The NVIDIA Container Toolkit fixes this disaster. Version 1.17.8 dropped on May 30, 2025, and honestly, it's the only way that actually works. Before this existed, you'd spend days manually mounting /dev/nvidia*
devices and copying driver files around like an animal.
Here's what actually happens: when you run a container that needs GPU access, the toolkit automatically mounts the right driver files and sets up all the CUDA libraries your container needs. No more manually mounting /dev/nvidia0
or copying driver files around like some caveman.
How It Actually Works
The toolkit has four main pieces that do the heavy lifting:
nvidia-container-runtime - Wraps Docker's runtime and tells it "this container wants GPU access." Works with Docker, containerd, whatever.
nvidia-container-toolkit - The hook that runs before container start. Figures out which GPU files to mount and does the setup. This replaced the old nvidia-docker2 mess that nobody misses.

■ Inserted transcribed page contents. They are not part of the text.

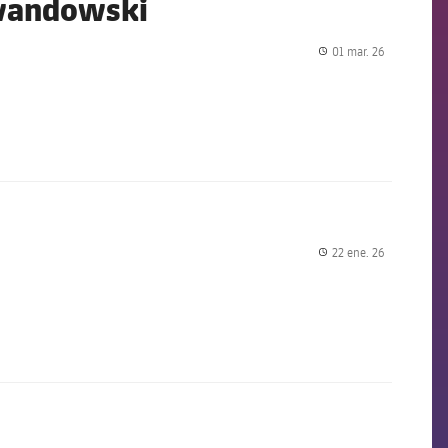
ewandowski
01 mar. 26
label.share.
22 ene. 26
label.share.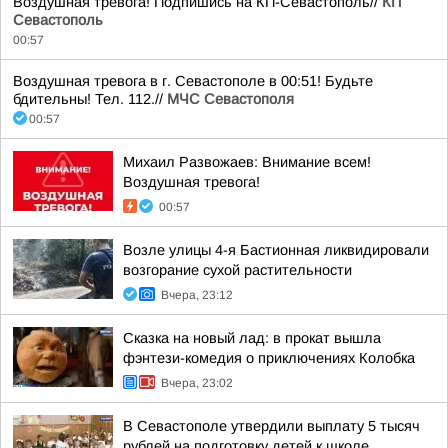
Воздушная тревога! Подпишись на КП-Севастополь//
КП
Севастополь
00:57
Воздушная тревога в г. Севастополе в 00:51! Будьте
бдительны! Тел. 112.//
МЧС Севастополя
00:57
Михаил Развожаев: Внимание всем!
Воздушная тревога!
00:57
Возле улицы 4-я Бастионная ликвидировали
возгорание сухой растительности
Вчера, 23:12
Сказка на новый лад: в прокат вышла
фэнтези-комедия о приключениях Колобка
Вчера, 23:02
В Севастополе утвердили выплату 5 тысяч
рублей на подготовку детей к школе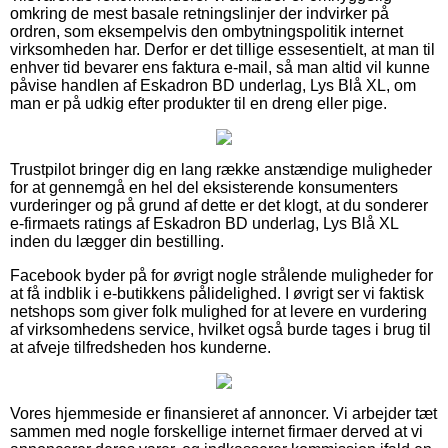
omkring de mest basale retningslinjer der indvirker på
ordren, som eksempelvis den ombytningspolitik internet
virksomheden har. Derfor er det tillige essesentielt, at man til
enhver tid bevarer ens faktura e-mail, så man altid vil kunne
påvise handlen af Eskadron BD underlag, Lys Blå XL, om
man er på udkig efter produkter til en dreng eller pige.
Trustpilot bringer dig en lang række anstændige muligheder
for at gennemgå en hel del eksisterende konsumenters
vurderinger og på grund af dette er det klogt, at du sonderer
e-firmaets ratings af Eskadron BD underlag, Lys Blå XL
inden du lægger din bestilling.
Facebook byder på for øvrigt nogle strålende muligheder for
at få indblik i e-butikkens pålidelighed. I øvrigt ser vi faktisk
netshops som giver folk mulighed for at levere en vurdering
af virksomhedens service, hvilket også burde tages i brug til
at afveje tilfredsheden hos kunderne.
Vores hjemmeside er finansieret af annoncer. Vi arbejder tæt
sammen med nogle forskellige internet firmaer derved at vi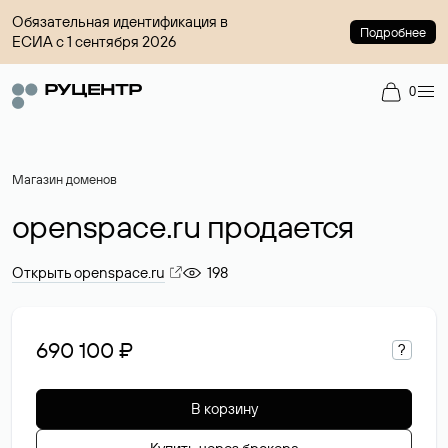
Обязательная идентификация в
Подробнее
ЕСИА с 1 сентября 2026
0
Магазин доменов
openspace.ru продается
Открыть openspace.ru
198
690 100 ₽
?
В корзину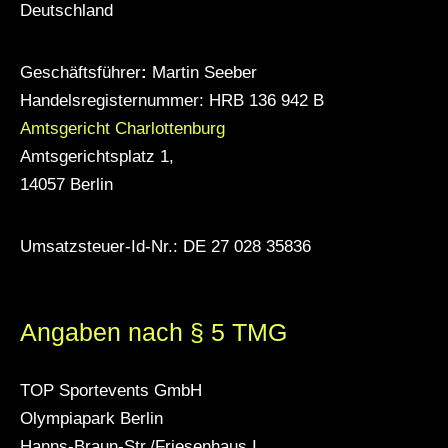
Deutschland
Geschäftsführer
:
Martin Seeber
Handelsregisternummer: HRB 136 942 B
Amtsgericht Charlottenburg
Amtsgerichtsplatz 1,
14057 Berlin
Umsatzsteuer-Id-Nr.: DE 27 028 35836
Angaben nach § 5 TMG
TOP Sportevents GmbH
Olympiapark Berlin
Hanns-Braun-Str./Friesenhaus I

libnvidia-container - The low-level library doing the heavy lifting. Mounts devices, injects CUDA libraries, discovers GPUs. This is where the actual work happens.
nvidia-ctk - Command line tool for configuration. You'll use this to set up Docker daemon configs and generate CDI specs.
The flow: Docker sees --gpus all
→ toolkit hook runs → mounts driver files → CUDA libraries appear → your container can finally see the GPU. It's automated device passthrough that doesn't suck.
What Actually Works (And What Doesn't)
Docker Engine - This is where it all started and works best. If you're running Docker on Ubuntu or RHEL, you'll probably have a good time. The installation guide is actually decent.
containerd - Kubernetes uses this by default. Works fine once you get past the initial setup headaches. Configuration is more involved than Docker, and you'll need to understand CRI plugins.
Podman - Great for rootless containers, but the GPU support is still a bit janky. Expect to spend extra time troubleshooting cgroup issues.
CRI-O - OpenShift's container runtime. Works but you'll be reading a lot of Red Hat docs.
For orchestration:
Kubernetes is the most popular orchestration platform for GPU containers.
- Kubernetes: Use the NVIDIA GPU Operator. It handles most of the complexity but debugging GPU scheduling issues will make you question your life choices.
- Docker Swarm: Technically supported but GPU scheduling is primitive
- Everything else: You're on your own, check the supported platforms list
What You'll Actually Use This For
Machine Learning: Training PyTorch models or running TensorFlow inference without your containers falling back to CPU. Companies like Uber use this for their ML pipelines because it actually works at scale. Popular frameworks include RAPIDS, Hugging Face, and JAX.
CUDA Applications: Any scientific computing or data processing that needs serious GPU power. Molecular dynamics, weather simulations, crypto mining (yes, people containerize mining). Check out NVIDIA HPC containers for pre-built images.
Graphics Workloads: OpenGL/Vulkan apps in containers. Useful for remote rendering or running CAD software in the cloud. You'll need X11 forwarding or VNC setups.
Check out NVIDIA's official CUDA container images for pre-built containers.
Jetson Edge Devices: GPU containers on NVIDIA Jetson hardware. Works but the ARM ecosystem can be painful. Check the Jetson containers repo for pre-built images.
The real benefit is that once you get this working, your containers behave the same way whether they're running on your dev laptop, a beefy DGX server, or in AWS EC2 P4 instances. No more "works on my machine but not in production" GPU disasters.
Just remember: the toolkit handles mounting drivers and CUDA libraries automatically, but you still need to actually install the NVIDIA drivers on your host. The containers don't magically create GPUs out of thin air.